The people who live in Detroit could really use some good news after taking the hardest landing as the Age of Oil clunkered to a close. A massive homesteading retrofit program to bring free energy from sunshine would be just perfect.
In 2007, Michigan’s Governor Granholm had instigated one of the most progressive climate targets of any state in the US, to achieve an EU Kyoto Accord level of greenhouse gas reduction of 20% below 1990 by 2020.
To get there, she set out a combination of renewable energy incentives that make solar roofs in the nearly abandoned city a slam dunk, and which could bring out-of-pocket costs down to as little as $6,000.

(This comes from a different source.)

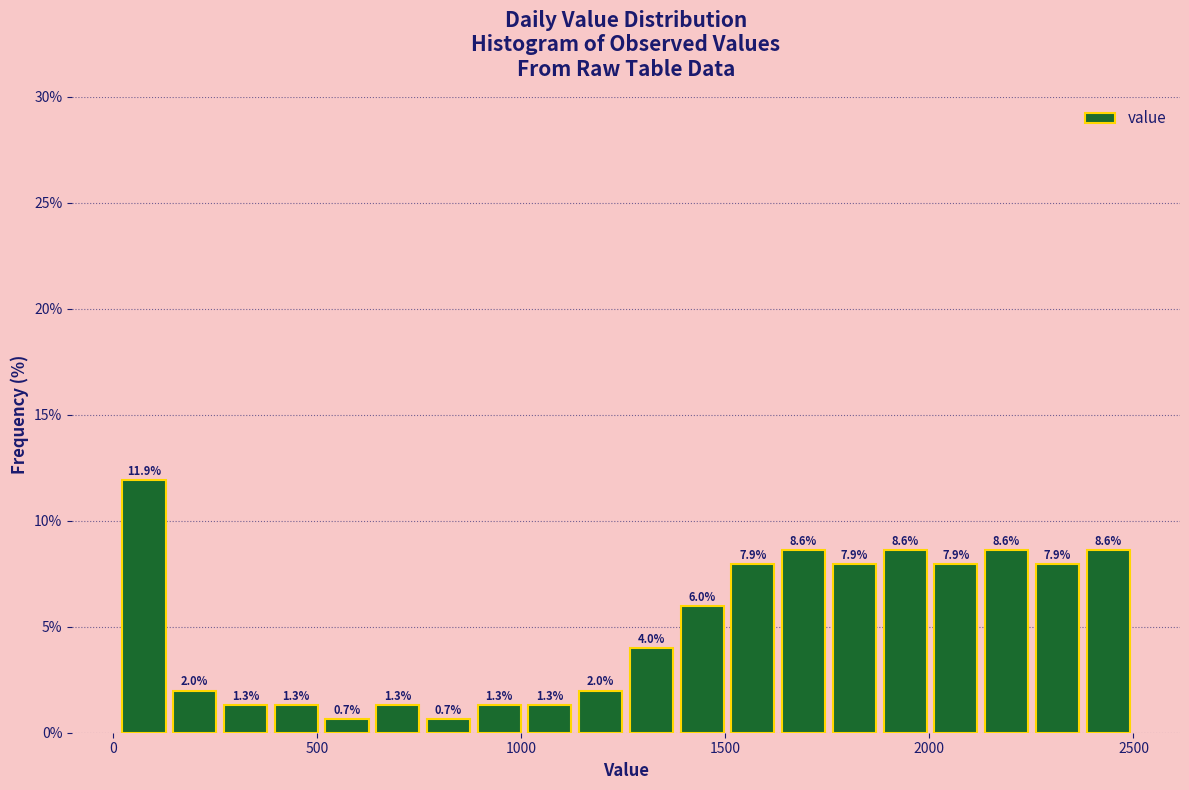

Around what value on the x-axis is the tallest bar? Give the approximate position of its centre, as read against the axis.

100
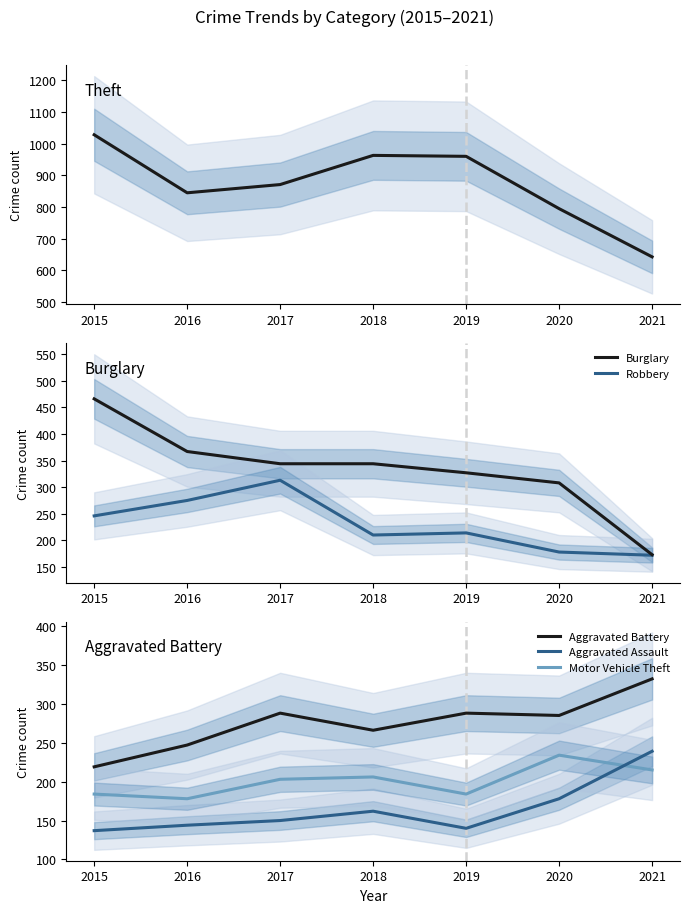

What is the difference between the Robbery values at 2018 and 2019?

4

In 2007, she signed the ambitious target. And to get there, she invited some serious thinkers to analyze the cost-effectiveness of various policy options. After a more than a year of intensive stakeholder collaboration and cost-benefit analysis, they recommended 54 climate mitigation policy actions to lower greenhouse gases and achieve a $25 billion net gain in the gross state product.
One of the policy options recommended was “Incentives to Promote Renewable Energy Systems Implementation”.

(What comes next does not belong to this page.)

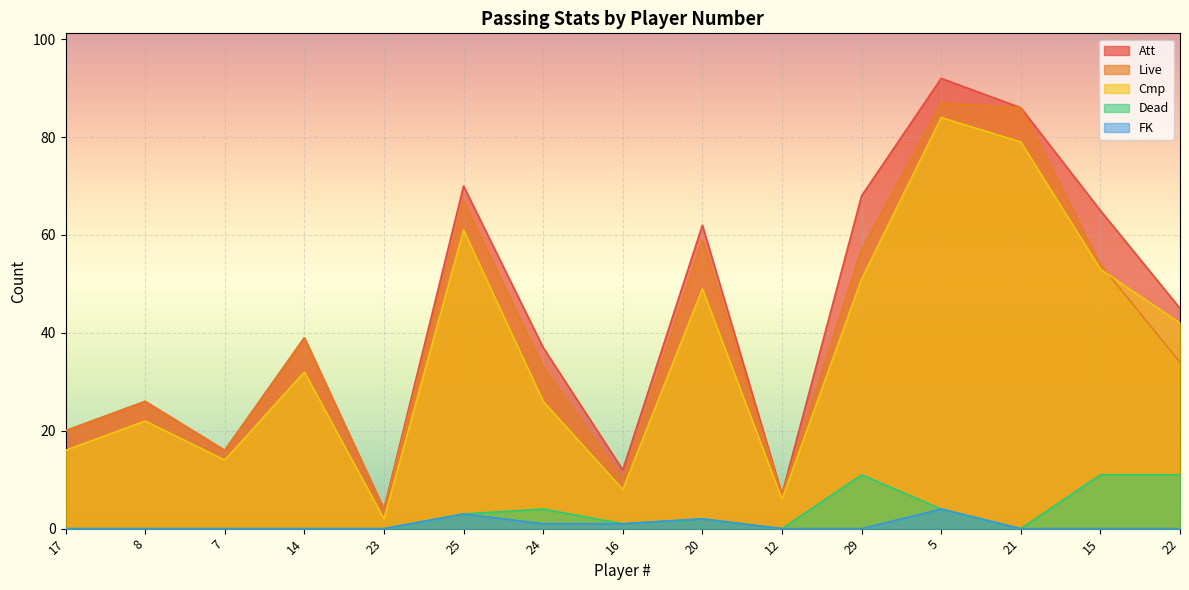

What position from the right is 23?

11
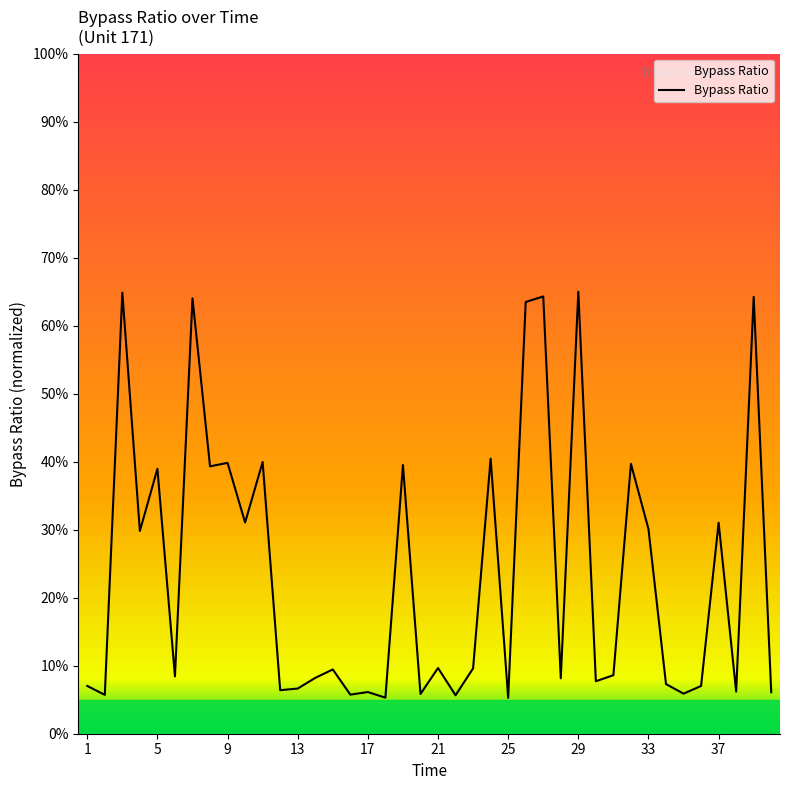

What is the greatest value displayed?

65.0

She took their advice and budgeted $25 million for solar rebates. Now the local utility, DTE Energy, as part of the its compliance plan under the state Renewable Portfolio Standard – which requires that it buy more renewable energy each year – will pay residents to install solar power that feeds the grid. They can stop the offer only once their customers have collectively installed 5 MW of solar power. Any customers of DTE Energy are eligible.
Because the rebate pays $2,400 for every KW installed, a 5 KW system would be $12,000 off.

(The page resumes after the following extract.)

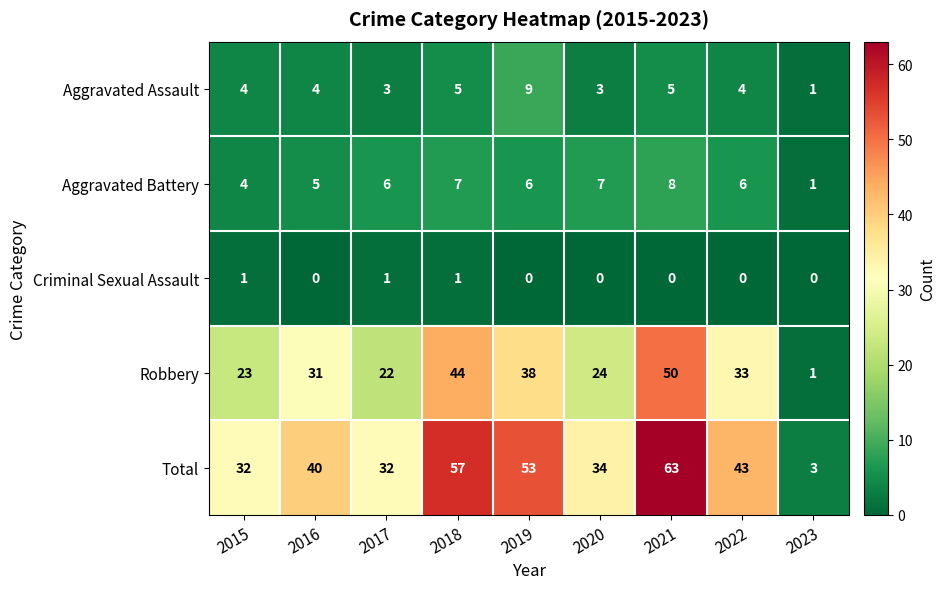

What is the spread (max minus min) of values at 2020?

34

Like all Americans, Detroit homeowners would get the new 30% tax credit, which would reduce cost another $6,900, leaving an out-of-pocket cost of just $6,000, according to calculations by Solar Fred at Solar Power Rocks.
In addition, the utility will continue to pay a Feed-in Tariff of 11 cents per kilowatt-hour. This would bring in income year after year, which Solar Fred estimates, assuming average Detroit rain, snow and a good roof orientation, could amount to a tidy $610 or so a year.
To those people who live in the Rogue States that have not passed climate and renewable energy legislation, it must seem inconceivable that an electric utility would actually pay you to put solar on your roof to compete with their rates. But once built, renewable energy will be much cheaper than fossil energy, because the fuel is free and non-polluting. And climate legislation makes that initial switch happen.
And what more fitting way to re-energize the city that suffered the most from fossil fuels – than with a 25 to 40 year supply of fossil-free energy.